Pour compenser l’énergie du laser, plus faible que celle du Laser Mégajoule, le principe appliqué dans les expériences repose sur le choc laser confiné qui est présenté sur la figure 3. Une impulsion laser de durée égale à quelques nanosecondes avec une énergie allant de quelques millijoules à plusieurs centaines de joules est concentrée à la surface d’un matériau. Si l’énergie déposée est suffisante, un plasma se forme et se propage vers l’arrière dans l’air. En réponse à ce phénomène, dit effet fusée, une onde de choc s’établit et se propage dans le matériau ; la quantité de mouvement produite n’est cependant pas suffisante dans ce cas. Afin d’augmenter l’effet, on recouvre la surface du pendule d’un polymère transparent au rayonnement laser. Le polymère empêche le plasma formé de se dissiper dans l’air en le confinant à la surface de la cible (figure 3[2], ce qui a pour effet d’accroître d’un facteur 100 la pression de l’onde de choc produite et d’augmenter sa durée d’application.

Les expériences sur la plateforme Hera ont ainsi montré des valeurs de la quantité de mouvement transmise à la cible proches de celles constatées auprès du Laser Mégajoule [1]. Cela permet ainsi d’envisager l’utilisation de cette technique pour étudier le vieillissement du porte-cible du Laser Mégajoule au fur et à mesure des expériences réalisées et de valider les pièces susceptibles d’y être intégrées ultérieurement.

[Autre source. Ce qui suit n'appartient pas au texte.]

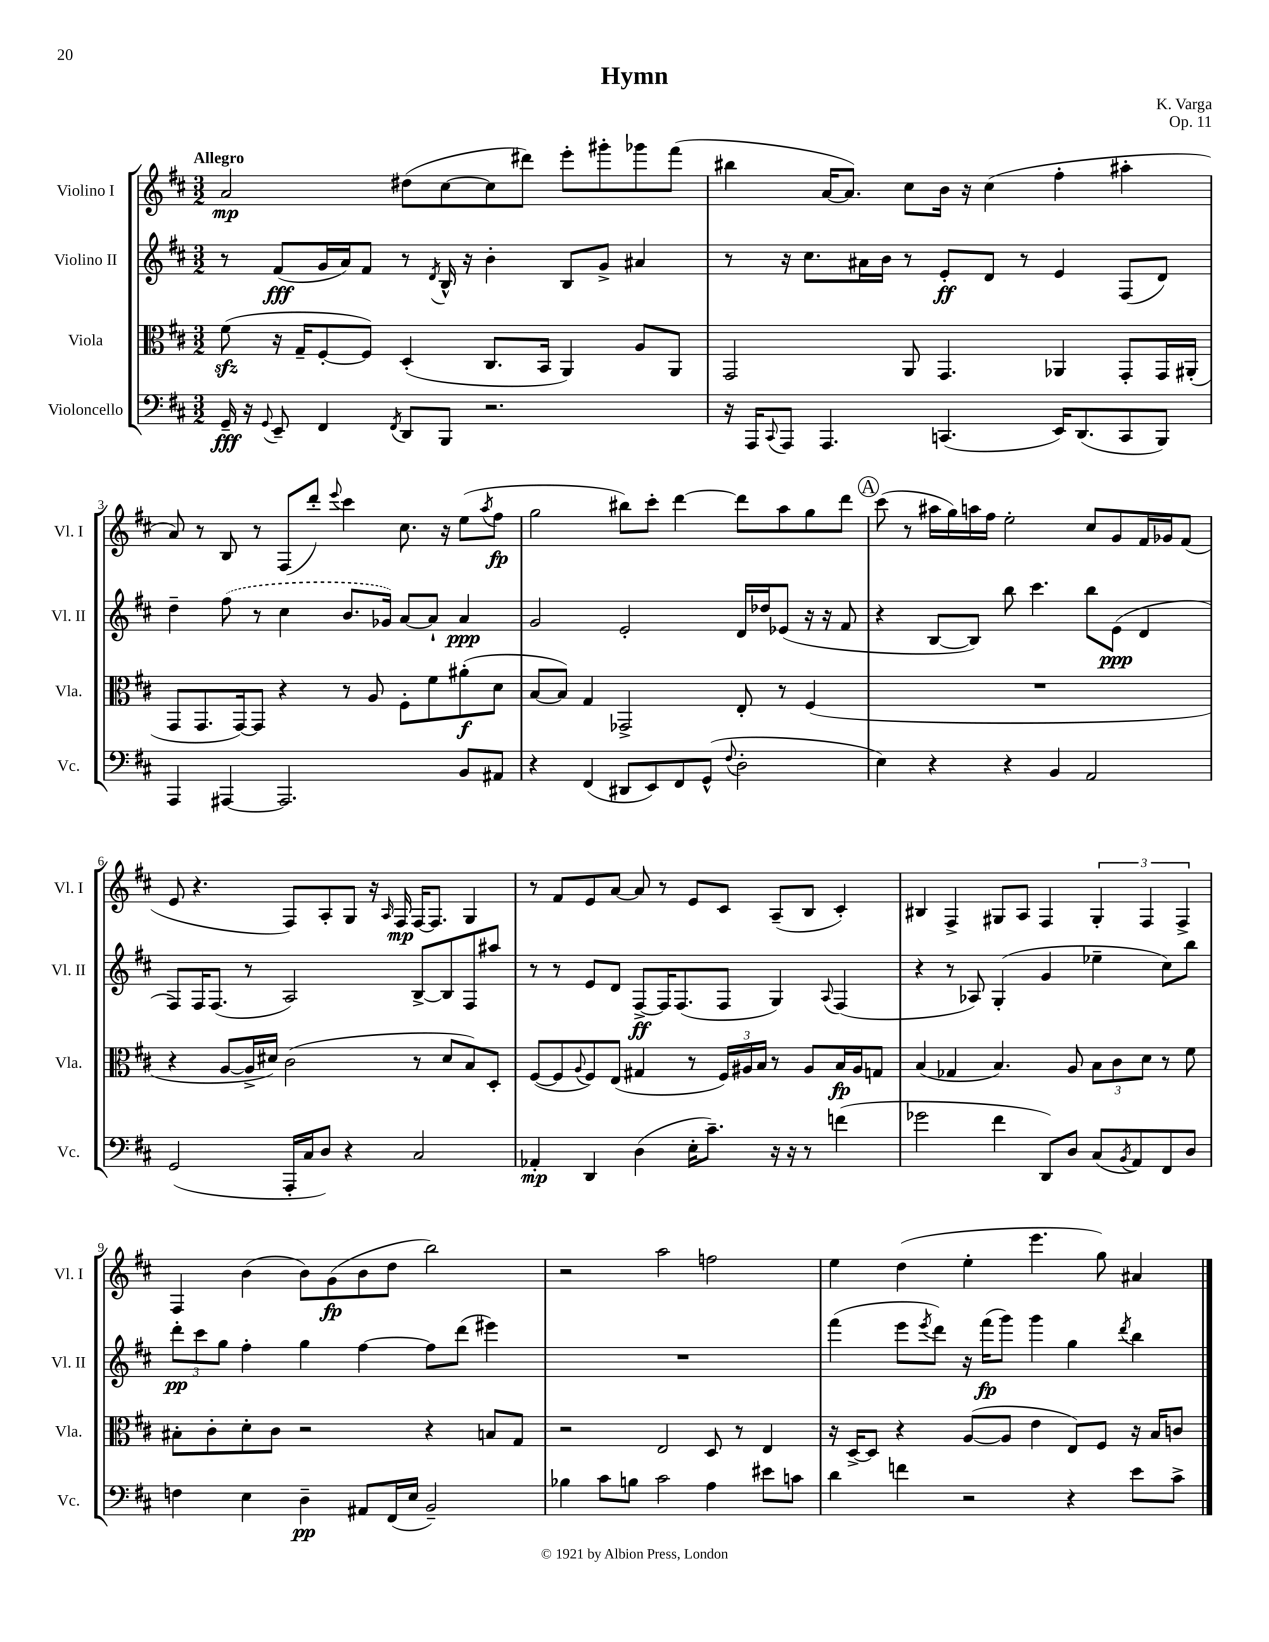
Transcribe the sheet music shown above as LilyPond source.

\header { title = "Hymn" composer = "K. Varga" opus = "Op. 11" }
<<
\new StaffGroup <<
\new Staff = "s0" \with { instrumentName = "Violino I" shortInstrumentName = "Vl. I" } {
    \clef treble \key d \major \numericTimeSignature \time 3/2 \tempo "Allegro"
    a'2\mp dis''8( cis''8~ cis''8 dis'''8) e'''8-. gis'''8-. ges'''8 fis'''8( |
    bis''4 a'16~ a'8.) cis''8 b'16 r16 cis''4( fis''4-. ais''4-. |
    a'8) r8 b8 r8 fis8( d'''8-.) \appoggiatura { e'''8 } cis'''4 cis''8. r16 e''8( \acciaccatura { a''8 } fis''8\fp |
    g''2 bis''8) cis'''8-. d'''4~ d'''8 a''8 g''8 d'''8 |
    \mark \markup { \circle "A" } cis'''8( r8 ais''16 g''16) a''16 fis''16 e''2-. cis''8 g'8 fis'16 ges'16 fis'8( |
    e'8 r4. fis8) a8-. g8 r16 \grace { a16 } fis16\mp fis16~ fis8. g4 |
    r8 fis'8 e'8 a'8~ a'8 r8 e'8 cis'8 a8--( b8 cis'4-.) |
    bis4 fis4-> gis8 a8 fis4 \tuplet 3/2 { gis4-. fis4 fis4-> } |
    fis4 b'4( b'8) g'8\fp( b'8 d''8 b''2) |
    r2 a''2 f''2 |
    e''4 d''4( e''4-. e'''4. g''8) ais'4 \bar "|." |
}
\new Staff = "s1" \with { instrumentName = "Violino II" shortInstrumentName = "Vl. II" } {
    \clef treble \key d \major \numericTimeSignature \time 3/2
    r8 fis'8\fff( g'16 a'16) fis'8 r8 \acciaccatura { d'8 } b16-^ r16 b'4-. b8 g'8-> ais'4 |
    r8 r16 cis''8. ais'16 b'16 r8 e'8-.\ff d'8 r8 e'4 fis8( d'8) |
    d''4-- \once \slurDashed fis''8( r8 cis''4 b'8. ges'16) a'8~ a'8-! a'4\ppp |
    g'2 e'2-. d'16 des''16 ees'8( r16 r16 fis'8 |
    \mark \markup { \circle "A" } r4 b8~ b8) b''8 cis'''4. b''8 e'8\ppp( d'4 |
    fis8) fis16 fis8.( r8 a2) b8~-> b8 fis8 ais''8 |
    r8 r8 e'8 d'8 fis8~->\ff fis16 fis8.( fis8 g4) \appoggiatura { a8 } fis4( |
    r4 r8 aes8) g4-.( g'4 ees''4-- cis''8) b''8 |
    \tuplet 3/2 { d'''8-.\pp cis'''8 g''8 } fis''4-. g''4 fis''4~ fis''8 d'''8( eis'''4) |
    R1. |
    fis'''4( e'''8 \acciaccatura { e'''8 } d'''8) r16 fis'''16\fp( g'''8) g'''4 g''4 \acciaccatura { d'''8 } b''4 \bar "|." |
}
\new Staff = "s2" \with { instrumentName = "Viola" shortInstrumentName = "Vla." } {
    \clef alto \key d \major \numericTimeSignature \time 3/2
    fis'8\sfz( r16 g16-- fis8~-. fis8) d4-.( cis8. b,16 a,4) a8 a,8 |
    g,2 a,8 g,4. aes,4 g,8-. g,16 ais,16-.( |
    g,8 g,8. g,16~) g,8 r4 r8 a8 fis8-. fis'8 ais'8-.\f( d'8 |
    b8~ b8) g4 ges,2-> e8-. r8 fis4( |
    \mark \markup { \circle "A" } R1. |
    r4 a8~ a16-> dis'16) cis'2( r8 dis'8 b8) d8-. |
    fis8~( fis8 \appoggiatura { a8 } fis8) e8( gis4 r8 \tuplet 3/2 { fis16) ais16 b16 } r8 ais8 b16\fp ais16 g8 |
    b4( ges4 b4.) a8 \tuplet 3/2 { b8 cis'8 d'8 } r8 fis'8 |
    bis8-. cis'8-. d'8-. cis'8 r2 r4 b8 g8 |
    r2 e2 d8 r8 e4 |
    r16 d16~-> d8 r4 a8~( a8 e'4 e8) fis8 r16 b16 c'8 \bar "|." |
}
\new Staff = "s3" \with { instrumentName = "Violoncello" shortInstrumentName = "Vc." } {
    \clef bass \key d \major \numericTimeSignature \time 3/2
    g,16--\fff r16 \appoggiatura { g,8 } e,8-- fis,4 \acciaccatura { fis,8 } d,8 b,,8 r2. |
    r16 a,,16 \appoggiatura { cis,8 } a,,8 a,,4. c,4.( e,16) d,8.( c,8 b,,8) |
    a,,4 ais,,4~ ais,,2. b,8 ais,8 |
    r4 fis,4( dis,8 e,8) fis,8 g,8-^( \appoggiatura { fis8 } d2-. |
    \mark \markup { \circle "A" } e4) r4 r4 b,4 a,2 |
    g,2( a,,16-. cis16 d8) r4 cis2 |
    aes,4-.\mp d,4 d4( e16-. cis'8.--) r16 r16 r8 f'4( |
    ges'2 fis'4 d,8) d8 cis8( \acciaccatura { b,8 } a,8) fis,8 d8 |
    f4 e4 d4--\pp ais,8 fis,16( e16 b,2--) |
    bes4 cis'8 b8 cis'2 a4 eis'8 c'8 |
    d'4 f'4 r2 r4 e'8 cis'8-> \bar "|." |
}
>>
>>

C. Le Bras, E. Lescoute, J.-M. Chevalier, G. Boutoux, D. Hébert CEA - DAM, centre du Cesta

figure 2

[a] Schéma de l’expérience sur laquelle est positionné (à gauche) un pendule dont on connaît les caractéristiques mécaniques (dimensions, masse, etc.). Le laser (en rouge) est focalisé par une lentille jusqu’à la cible portée par ce pendule. [b] Images de la surface de la cible lors du tir laser montrant la création du plasma puis sa propagation dans l’air.

figure 1

[a] Photographie de la chambre d’expériences de dix mètres de diamètre, la partie située à l’intérieur de la chambre du bras robotisé constituant le porte-cible est visible. [b] Zoom sur l’extrémité du porte-cible qui maintient les cibles des expériences de fusion nucléaire (voir aussi les photos dans l’article « Laser Mégajoule : succès de la première expérience de fusion »). Différentes pièces du porte-cible doivent être choisies et dimensionnées pour encaisser au mieux des contraintes mécaniques sévères occasionnées par l’absorption de l’énergie laser dans la cible.

figure 3

Schéma de principe du choc laser sur un matériau servant de cible. Ici, le laser est focalisé à la surface de la cible pour créer un plasma et produire une onde de choc qui se propage dans le matériau. Pour confiner le plasma, un polymère est déposé sur la surface de la cible. Le polymère bloque l’expansion du plasma et a pour effet d’augmenter la pression produite ainsi que sa durée d’application. Avec ce confinement, la mise en mouvement de la cible est maximisée : sa quantité de mouvement se rapproche des valeurs typiques observées sur certains composants du porte-cible du Laser Mégajoule.

références

1

C. Le Bras, E. Lescoute, J.-M. Chevalier, G. Boutoux, D. Hébert « Impulse coupling enhancement of aluminum targets under laser irradiation in a soft polymer confined geometry », Journal of Applied Physics, 136 (11), 115106, doi:10.1063/5.0225973 (2024).

2

N. C. Anderholm « Laser-generated stress waves », Applied Physics Letters, 16 (3), p. 113-115 (1970).